It was a normal Winter Session-at-home sort of day, a cold, overcast Ohio morn’. All of my non-UD friends were already back on their respective campuses. My UD pals were hours away. Getting the mail had become the main point of excitement in my day.
As I searched the house for something — I don’t quite recall what — I suddenly heard myself saying, “Oh no, I left [insert mundane object] back home!”
But wait a second — I was home, wasn’t I?
As the Twilight Zone theme began to play in my head, I suddenly realized that “home” in this instance referred to my dorm back on campus. Throughout the break, a similar scenario played out quite frequently. However, now that I’m back on campus, “back home” means Ohio, and the Twilight Zone theme has topped my mental playlist yet again.
In seesawing from living in one state to another, “home” has apparently taken on new layers of meaning for me. Yes, the term looks very nice stitched onto a decorative pillow, but in having to come to terms with what exactly “home” is to me, the concept has become highly complex
What constitutes “home”? Is “home” a building, a location, a state of mind, a place where we find ourselves most frequently in a given timeframe? Or perhaps it’s all of these and more? Can we have more than one “home”? And if so, what is it that makes UD feel like a place I could call “home,” even unconsciously, despite my living here for only a handful of consecutive months?

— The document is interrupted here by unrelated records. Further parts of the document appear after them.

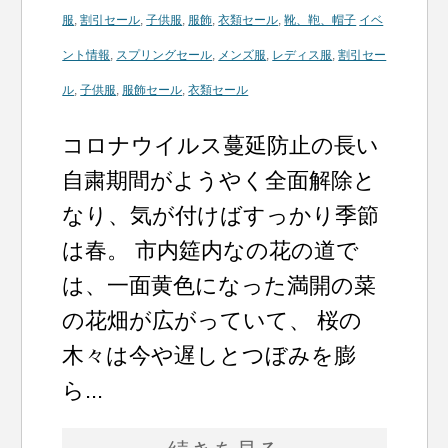
服
,
割引セール
,
子供服
,
服飾
,
衣類セール
,
靴、鞄、帽子
イベ
ント情報
,
スプリングセール
,
メンズ服
,
レディス服
,
割引セー
ル
,
子供服
,
服飾セール
,
衣類セール
コロナウイルス蔓延防止の長い
自粛期間がようやく全面解除と
なり、気が付けばすっかり季節
は春。 市内筵内なの花の道で
は、一面黄色になった満開の菜
の花畑が広がっていて、 桜の
木々は今や遅しとつぼみを膨
ら...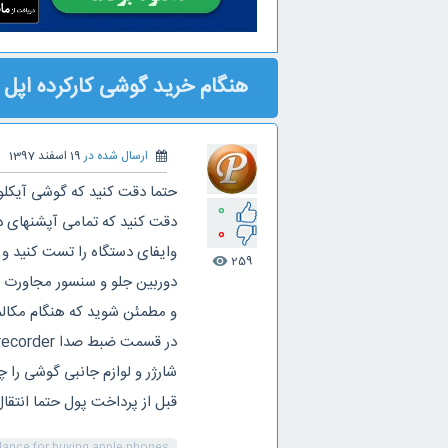
هنگام خرید گوشی کارکرده اپل 
ارسال شده در
19 اسفند 1397
حتما دقت کنید که گوشی آیکلود
0
دقت کنید که تمامی آپشنهای دو
0
وایفای دستگاه را تست کنید و
259
visibility
دوربین جلو و سنسور مجاورت 
و مطمئن شوید که هنگام مکال
در قسمت ضبط صدا voice recorder، میکروفون و اسپیکر را تست کنید.
شارژر و لوازم جانبی گوشی را
قبل از پرداخت پول حتما انتقا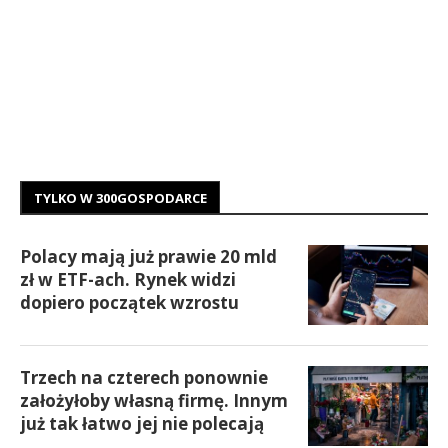
TYLKO W 300GOSPODARCE
Polacy mają już prawie 20 mld
zł w ETF-ach. Rynek widzi
dopiero początek wzrostu
Trzech na czterech ponownie
założyłoby własną firmę. Innym
już tak łatwo jej nie polecają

After giving it some thought, I’ve come to understand that “home” isn’t just about geographic location— it’s about the people and things around you. It’s where you feel comfortable being yourself and can pursue whatever makes you tick without hesitation or reservation.
I have met the most incredible people at this university and in the Honors College, both from Delaware and not, and have had the pleasure of learning their fascinating stories. I have had so many new experiences, have seen so many interesting places, and have eaten way too much ice cream. Sure, I may be far from my family here, but I can never really say that I feel completely alone, even when I’m on my own, and in being able to explore both my own interests and the world around me, perhaps it’s only natural that I feel at home here.

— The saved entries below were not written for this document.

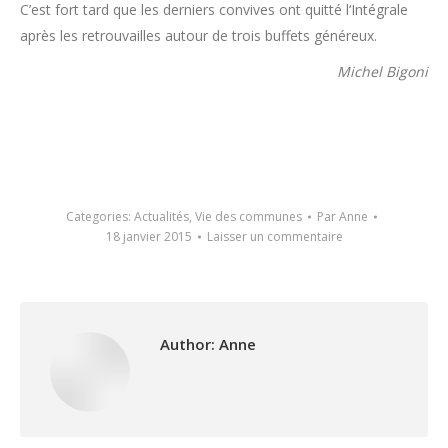
C’est fort tard que les derniers convives ont quitté l‘Intégrale
après les retrouvailles autour de trois buffets généreux.
Michel Bigoni
Categories:
Actualités
,
Vie des communes
Par
Anne
18 janvier 2015
Laisser un commentaire
Author:
Anne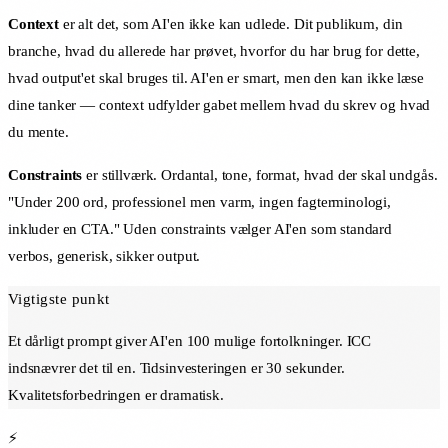
Context
er alt det, som AI'en ikke kan udlede. Dit publikum, din
branche, hvad du allerede har prøvet, hvorfor du har brug for dette,
hvad output'et skal bruges til. AI'en er smart, men den kan ikke læse
dine tanker — context udfylder gabet mellem hvad du skrev og hvad
du mente.
Constraints
er stillværk. Ordantal, tone, format, hvad der skal undgås.
"Under 200 ord, professionel men varm, ingen fagterminologi,
inkluder en CTA." Uden constraints vælger AI'en som standard
verbos, generisk, sikker output.
Vigtigste punkt
Et dårligt prompt giver AI'en 100 mulige fortolkninger. ICC
indsnævrer det til en. Tidsinvesteringen er 30 sekunder.
Kvalitetsforbedringen er dramatisk.
⚡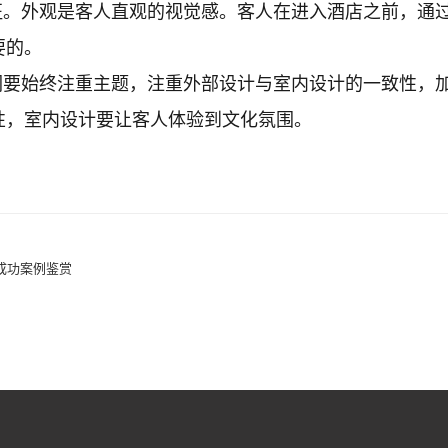
征。外观是客人直观的视觉感。客人在进入酒店之前，通
要的。
们要始终注重主题，注重外部设计与室内设计的一致性，
性，室内设计要让客人体验到文化氛围。
成功案例鉴赏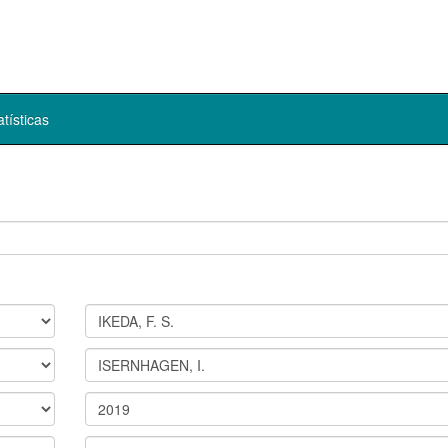
atísticas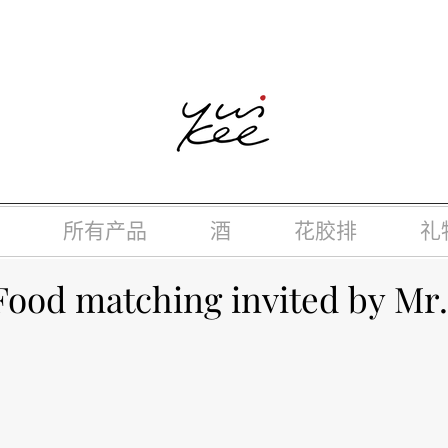
律，不得在业务过程中，向未成年人(18岁以下人士)售卖或供应令人
所有产品
酒
花胶排
礼
Food matching invited by M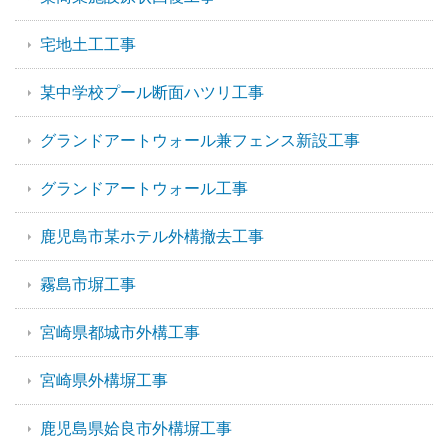
宅地土工工事
某中学校プール断面ハツリ工事
グランドアートウォール兼フェンス新設工事
グランドアートウォール工事
鹿児島市某ホテル外構撤去工事
霧島市塀工事
宮崎県都城市外構工事
宮崎県外構塀工事
鹿児島県姶良市外構塀工事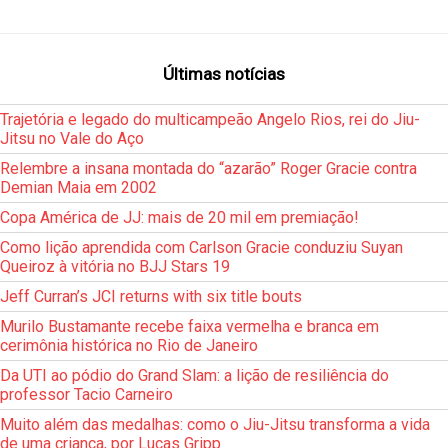
Últimas notícias
Trajetória e legado do multicampeão Angelo Rios, rei do Jiu-
Jitsu no Vale do Aço
Relembre a insana montada do “azarão” Roger Gracie contra
Demian Maia em 2002
Copa América de JJ: mais de 20 mil em premiação!
Como lição aprendida com Carlson Gracie conduziu Suyan
Queiroz à vitória no BJJ Stars 19
Jeff Curran’s JCI returns with six title bouts
Murilo Bustamante recebe faixa vermelha e branca em
cerimônia histórica no Rio de Janeiro
Da UTI ao pódio do Grand Slam: a lição de resiliência do
professor Tacio Carneiro
Muito além das medalhas: como o Jiu-Jitsu transforma a vida
de uma criança, por Lucas Gripp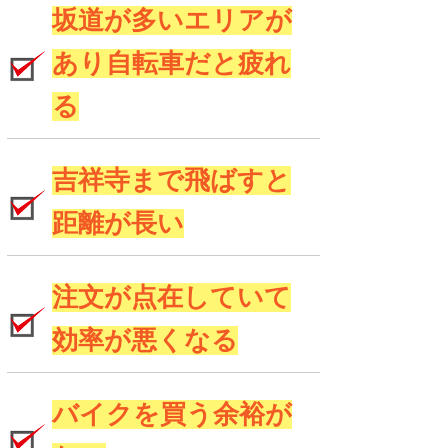
坂道が多いエリアが
あり自転車だと疲れ
る
吉祥寺まで飛ばすと
距離が長い
注文が点在していて
効率が悪くなる
バイクを買う余裕が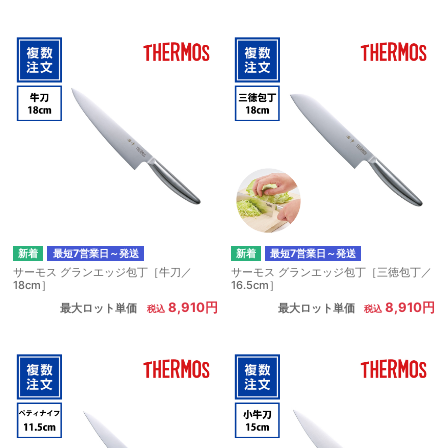
最短7営業日～発送
最短7営業日～発送
サーモス グランエッジ包丁［牛刀／
サーモス グランエッジ包丁［三徳包丁／
18cm］
16.5cm］
8,910円
8,910円
最大ロット単価
最大ロット単価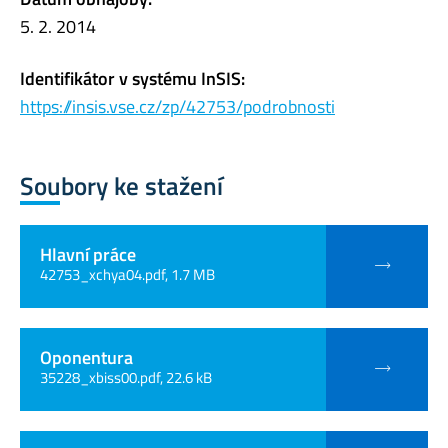
5. 2. 2014
Identifikátor v systému InSIS:
https://insis.vse.cz/zp/42753/podrobnosti
Soubory ke stažení
Hlavní práce
42753_xchya04.pdf, 1.7 MB
Oponentura
35228_xbiss00.pdf, 22.6 kB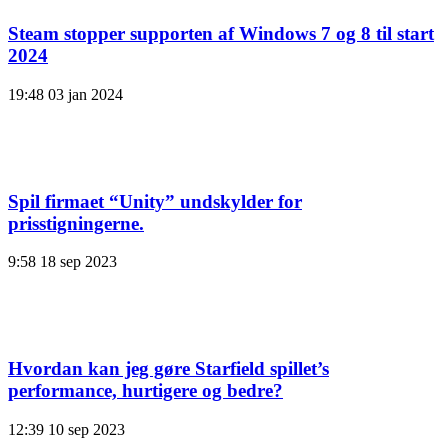
Steam stopper supporten af ​​Windows 7 og 8 til start
2024
19:48
03 jan 2024
Spil firmaet “Unity” undskylder for
prisstigningerne.
9:58
18 sep 2023
Hvordan kan jeg gøre Starfield spillet’s
performance, hurtigere og bedre?
12:39
10 sep 2023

Don’t get me wrong — Ohio is a cool place, even though most people at UD have this intriguing tendency to assume that my home state is some sort of Midwestern void (to be fair, I’ve heard a fair share of cracks at Delaware from my Ohio peers). And there’s still a ton of places for me to explore in the state of Delaware. There are even places on campus I still have yet to see, and perhaps it is these continued mysteries that sometimes make my unconscious referrals to UD as “home” so astonishing to me.
And what’s especially amazing is that whenever I get back to a certain “home,” no matter how long I’ve been at the other, I immediately get back into the swing of things as if I’m pressing “play” on a long-paused movie. In Ohio, I quickly grew used to the lack of revving engines in my neighborhood, and back on campus, I never seem to lose my supernatural ability to completely zone out as I walk and still end up at my desired destination.

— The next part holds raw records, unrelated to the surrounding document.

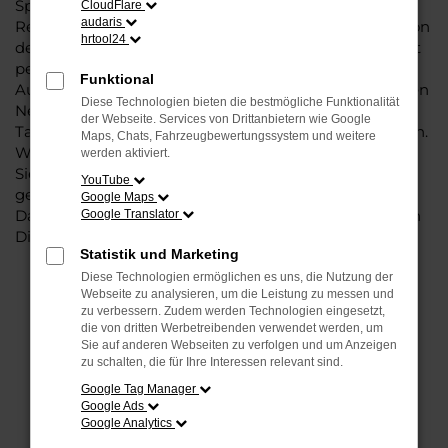
Sportsvan, denn dieses Fahrzeug vereint eine ganze
CloudFlare
audaris
Reihe an Vorzügen. Da ist zunächst einmal die Tradition
hrtool24
des Herstellers. Ein VW Golf Sportsvan für Gütersloh ist
perfekt verarbeitet und auf Langlebigkeit ausgelegt.
Funktional
Auf diese Weise können Sie unbedenklich sowohl einen
Diese Technologien bieten die bestmögliche Funktionalität
Neuwagen als auch einen Gebrauchten, sowohl eine
der Webseite. Services von Drittanbietern wie Google
Tageszulassung als auch einen Jahreswagen erwerben.
Maps, Chats, Fahrzeugbewertungssystem und weitere
Wenn Sie sich für Steinböhmer entscheiden, erhalten
werden aktiviert.
Sie einen erheblichen Nachlass bzw. Rabatt und
YouTube
genießen zudem einen außergewöhnlichen Service.
Google Maps
Das beginnt bei der Beratung und setzt sich mit vielen
Google Translator
Dienstleistungen unserer Meisterwerkstatt fort.
Statistik und Marketing
Diese Technologien ermöglichen es uns, die Nutzung der
Webseite zu analysieren, um die Leistung zu messen und
FEHLER: NETWORK ERROR
zu verbessern. Zudem werden Technologien eingesetzt,
die von dritten Werbetreibenden verwendet werden, um
Beim Laden ist ein Fehler aufgetreten.
Sie auf anderen Webseiten zu verfolgen und um Anzeigen
zu schalten, die für Ihre Interessen relevant sind.
Hier sind ein paar Tipps, die dir helfen können:
Google Tag Manager
Überprüfe deine Firewall und deine
Google Ads
Google Analytics
Internetverbindung.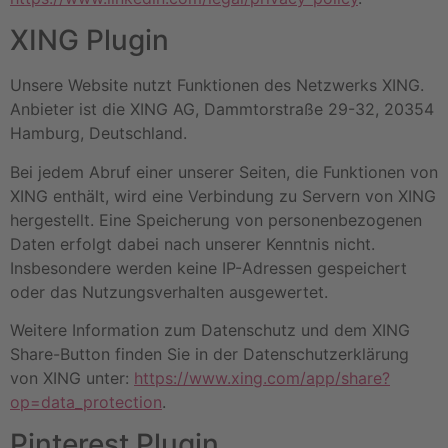
XING Plugin
Unsere Website nutzt Funktionen des Netzwerks XING.
Anbieter ist die XING AG, Dammtorstraße 29-32, 20354
Hamburg, Deutschland.
Bei jedem Abruf einer unserer Seiten, die Funktionen von
XING enthält, wird eine Verbindung zu Servern von XING
hergestellt. Eine Speicherung von personenbezogenen
Daten erfolgt dabei nach unserer Kenntnis nicht.
Insbesondere werden keine IP-Adressen gespeichert
oder das Nutzungsverhalten ausgewertet.
Weitere Information zum Datenschutz und dem XING
Share-Button finden Sie in der Datenschutzerklärung
von XING unter:
https://www.xing.com/app/share?
op=data_protection
.
Pinterest Plugin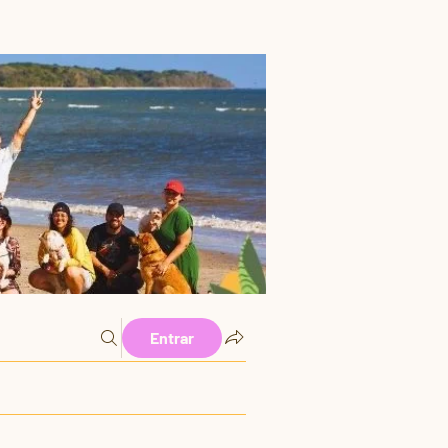
Entrar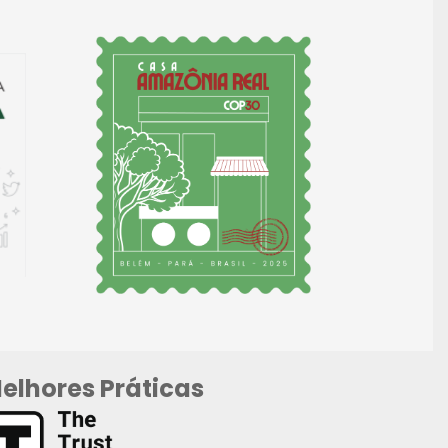
elhores Práticas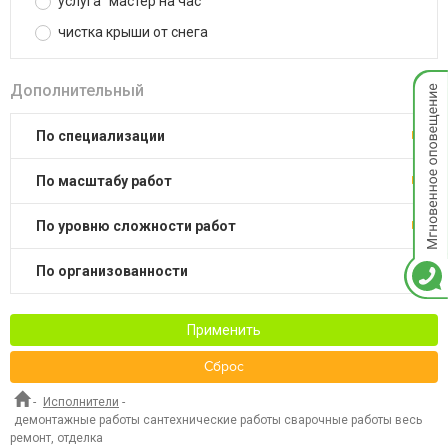
услуга "мастер на час"
чистка крыши от снега
Мгнов
Дополнительный
опове
по специализации
по масштабу работ
по уровню сложности работ
по организованности
Применить
Сброс
-
Исполнители
-
демонтажные работы сантехнические работы сварочные работы весь
ремонт, отделка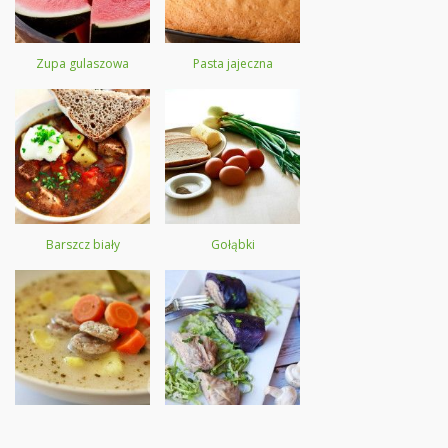
Zupa gulaszowa
Pasta jajeczna
Barszcz biały
Gołąbki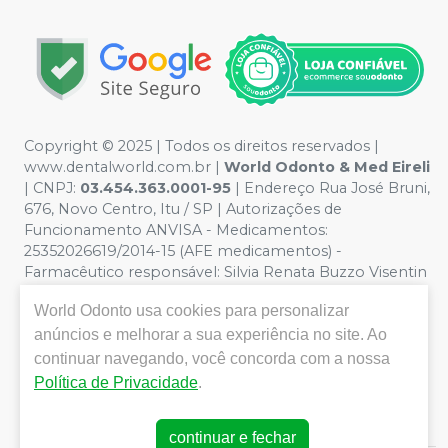
Copyright © 2025 | Todos os direitos reservados |
www.dentalworld.com.br |
World Odonto & Med Eireli
| CNPJ:
03.454.363.0001-95
| Endereço Rua José Bruni,
676, Novo Centro, Itu / SP | Autorizações de
Funcionamento ANVISA - Medicamentos:
25352026619/2014-15 (AFE medicamentos) -
Farmacêutico responsável: Silvia Renata Buzzo Visentin
Catozzi - CRF/SP 24.419 | Política de Privacidade e
World Odonto
usa cookies para personalizar
Segurança - Fotos meramente ilustrativas - Os preços e
anúncios e melhorar a sua experiência no site. Ao
condições da loja virtual estão sujeitos a alterações. Em
caso de divergência de preços no site, o valor válido é o
continuar navegando, você concorda com a nossa
do Carrinho de Compra. Não vendemos por atacado,
Política de Privacidade
.
por isso nos reservamos o direito de não atender
compras de grandes volumes pelo site.
continuar e fechar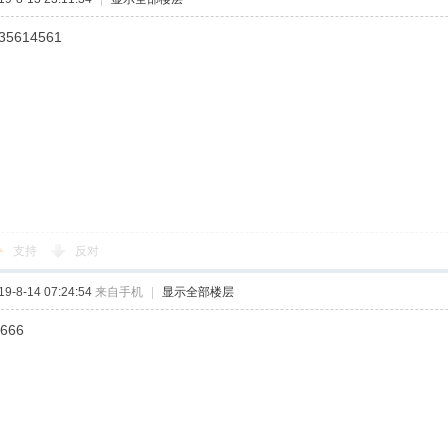
35614561
支持
反对
-8-14 07:24:54
来自手机
|
显示全部楼层
666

That’s not to say that my two “homes” always reconcile perfectly with each other.
Maybe I confuse people when I proudly wear my cherry blossom pink “Delaware” sweatshirt in Ohio, and I’m sure when I wear my YoUDee blue “Cincinnati” sweatshirt in Delaware that reactions are similar. When I get nostalgic for Graeter’s, the legendary ice cream of my hometown, the UDairy Black Raspberry flavor (sans the meteor-sized dark chocolate chunks) just doesn’t cut it, and the realization of the rarity of decent crab houses in Ohio can be disheartening. Occasionally I have to explain the intricacies of my Midwestern homeland (i.e., that it actually exists) to people on campus, and in some cases I have to deal with people’s surprise, albeit good-natured, that attending college in Delaware is actually pretty neat.
But confusion aside, I feel that I’m very fortunate to have two places I can refer to as “home,” even though it’s proved to be something of a headache every now and then in terms of decoding where precisely it is I’m referring to. Although the two places are very different and necessitate a nine-hour drive between them (and that’s without stops), they’ve both helped me realize the meaning of “home,” and now I cannot help but anticipate the future places I will have the luck of referring to as such. At the very least, Ohio and UD will both be there for me.